Regulatorische Entwicklungen
Die rechtlichen Rahmenbedingungen werden sich weiterentwickeln:
- Strengere Vorgaben für KI-gestützte Gesichtserkennung (EU AI Act)
- Erweiterte Cybersecurity-Anforderungen (NIS-2, CER)
- Verschärfte Datenschutzregeln
- Internationale Harmonisierung von Standards
Normungsarbeit
Die Weiterentwicklung der DIN EN 62676-Serie wird fortgesetzt:
- Weitere Präzisierung von KI-Anforderungen
- Einbeziehung neuer Technologien
- Harmonisierung mit anderen Sicherheitsnormen
- Entwicklung von Zertifizierungsschemata
Fazit
Die DIN EN 62676-4 und die neue IEC 62676-4:2025 bilden ein umfassendes Regelwerk für professionelle Videoüberwachungsanlagen in Sicherungsanwendungen. Sie bieten einen strukturierten Ansatz von der Risikoanalyse über die Planung bis zum Betrieb und berücksichtigen aktuelle technologische Entwicklungen sowie Sicherheitsanforderungen.
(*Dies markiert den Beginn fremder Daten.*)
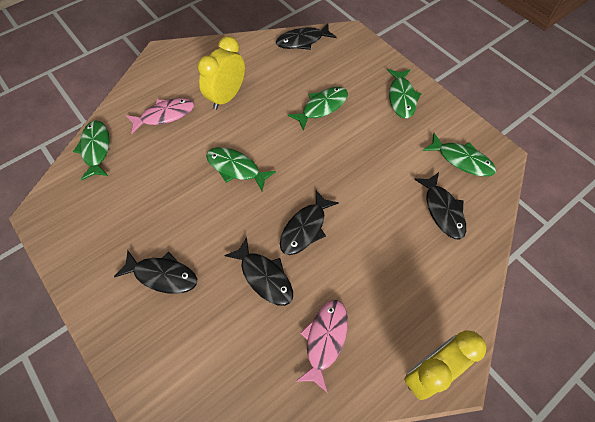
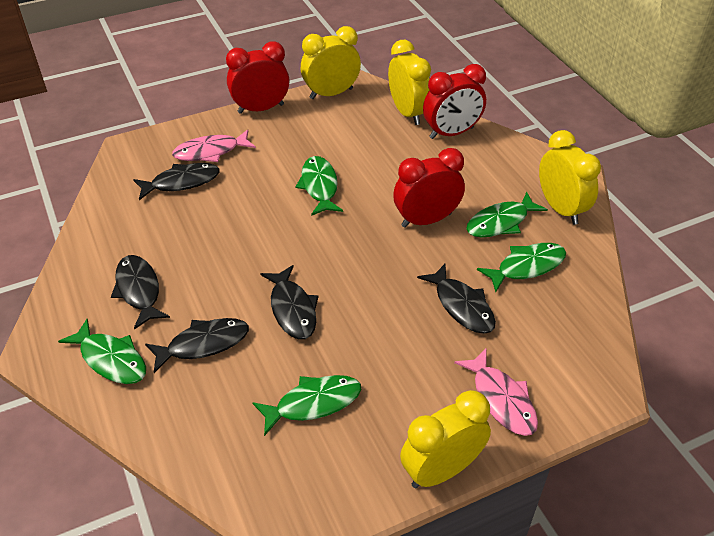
red clock: 0 -> 3
yellow clock: 2 -> 4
Für Betreiber Kritischer Infrastrukturen ist die Norm ein unverzichtbares Werkzeug zur Erfüllung gesetzlicher Anforderungen und zur Gewährleistung eines angemessenen Schutzniveaus. Die Integration von Cybersecurity-Anforderungen in die neue Fassung trägt der zunehmenden Digitalisierung und Vernetzung Rechnung.
Die erfolgreiche Implementierung erfordert interdisziplinäre Expertise aus Sicherheitstechnik, IT, Recht und Betriebsführung. Nur durch eine ganzheitliche Betrachtung, die technische Leistungsfähigkeit, rechtliche Konformität, Wirtschaftlichkeit und Nutzerfreundlichkeit vereint, können Videoüberwachungssysteme ihren Beitrag zur physischen Sicherheit optimal leisten.
Mit der kontinuierlichen Weiterentwicklung der Normenserie und der Integration neuer Technologien wie Künstlicher Intelligenz bleibt die DIN EN 62676-4 ein zukunftsorientierter Leitfaden für sichere und leistungsfähige Videoüberwachungsanlagen – ein unverzichtbares Instrument in einer zunehmend komplexen Sicherheitslandschaft.